2 consecutive positive UDS after the first 4 weeks of treatment.

Based on Johnson et al. (1992). Focuses on relapse occurring after an initial stabilization period, distinguishing early relapse from treatment-period relapse.


Rs_krupitsky_2004

3 consecutive positive UDS = relapse event.

Based on Krupitsky et al. (2004). Requires sustained positive screens before flagging relapse — less sensitive to single-screen noise.


Rd_kostenB_1993

3 weeks of consecutive negative UDS.

Based on Kosten et al. (1993). A remission definition rather than a relapse definition — models the probability of achieving a sustained clean period.


Count Outcome (Integer)

Ab_schottenfeldB_2008

Total count of negative UDS weeks during treatment.
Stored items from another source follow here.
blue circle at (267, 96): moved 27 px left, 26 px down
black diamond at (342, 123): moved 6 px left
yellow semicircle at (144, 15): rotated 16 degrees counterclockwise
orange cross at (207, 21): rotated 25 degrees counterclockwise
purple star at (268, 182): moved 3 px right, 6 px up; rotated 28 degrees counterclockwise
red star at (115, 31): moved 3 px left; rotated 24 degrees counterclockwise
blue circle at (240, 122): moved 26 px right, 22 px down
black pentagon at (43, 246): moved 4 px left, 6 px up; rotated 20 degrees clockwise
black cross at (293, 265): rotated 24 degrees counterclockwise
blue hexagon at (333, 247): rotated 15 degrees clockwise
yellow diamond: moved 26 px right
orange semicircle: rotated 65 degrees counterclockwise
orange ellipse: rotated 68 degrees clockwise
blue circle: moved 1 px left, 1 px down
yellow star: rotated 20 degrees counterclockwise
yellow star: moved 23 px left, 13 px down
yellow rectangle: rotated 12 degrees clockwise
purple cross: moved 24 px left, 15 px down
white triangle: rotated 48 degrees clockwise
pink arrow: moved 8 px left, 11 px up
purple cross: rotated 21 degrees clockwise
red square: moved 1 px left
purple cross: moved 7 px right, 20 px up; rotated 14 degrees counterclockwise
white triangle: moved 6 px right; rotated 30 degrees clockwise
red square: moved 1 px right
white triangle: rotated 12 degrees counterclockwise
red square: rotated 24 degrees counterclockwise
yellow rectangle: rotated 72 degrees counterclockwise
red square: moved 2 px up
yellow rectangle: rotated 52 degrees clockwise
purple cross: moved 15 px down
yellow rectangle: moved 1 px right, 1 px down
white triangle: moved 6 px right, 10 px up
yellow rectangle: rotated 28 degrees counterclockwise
Based on Schottenfeld et al. (2008). Models the number of abstinent weeks rather than a binary event, capturing gradual improvement rather than just endpoint status. Uses Negative Binomial regression to account for overdispersion in count data.


Survival Outcome

Ab_mokri_2016

Time-to-first negative UDS (days).

Based on Mokri et al. (2016). Treats the first clean drug screen as an event and models the time it takes to reach that milestone. Uses Cox Proportional Hazard regression. Patients who never achieve a negative screen are treated as censored.


Using Custom Outcomes

You can supply a custom outcome not in the list above using the --type flag:

python3 run_pipelineV2.py \
  --data data.csv \
  --outcome my_custom_outcome \
  --type logical \
  -d ./results

Dataset compatibility

The pipeline is built around the CTN-0094 data schema. Bringing in an external dataset is not plug-and-play — PSM requires specific columns (RaceEth, age, is_female) to be present and correctly formatted. Your dataset must also already contain a column matching the --outcome name, formatted correctly for the specified --type. Using the pipeline on an incompatible dataset will fail at the PSM step without a schema migration.